The FDA has granted orphan drug designation to DTx-1252, an investigational small interfering RNA therapeutic to treat Charcot-Marie-Tooth disease type 1A.

According to a DTx Pharma press release, the novel therapy is part of the company’s Fatty Acid Ligand Conjugated OligoNucleotides (FALCON) platform, which uses fatty acids to improve biodistribution and cellular uptake of RNA-based therapeutics. In preclinical studies, DTx-1252 was reported to promote remyelination of axons and improve electrophysiological measurements while increasing muscle mass, grip strength, coordination and agility, the company stated.

According to the release, there are currently no approved therapies that target PMP22, the underlying genetic cause of Charcot-Marie-Tooth disease type 1A, a progressive, neuromuscular disease that leads to loss of muscle function and disability.

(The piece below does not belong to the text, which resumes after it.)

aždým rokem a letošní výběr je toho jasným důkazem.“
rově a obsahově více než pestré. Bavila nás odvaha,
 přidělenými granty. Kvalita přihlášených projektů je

“Patients living with [Charcot-Marie-Tooth disease type 1A] are in urgent need of treatment and this represents a significant step forward for the patients and the DTx team,” Artie Suckow, PhD, co-founder and CEO of DTx Pharma, said in the release. “DTx-1252 targets the underlying genetic lesion of the disease and leverages our FALCON platform to unlock the promise of RNAi therapeutics. We look forward to the continued development of DTx-1252.”

The FDA provides orphan drug status to drugs and biologics designed to treat, diagnose or prevent rare diseases that affect fewer than 200,000 people in the United States.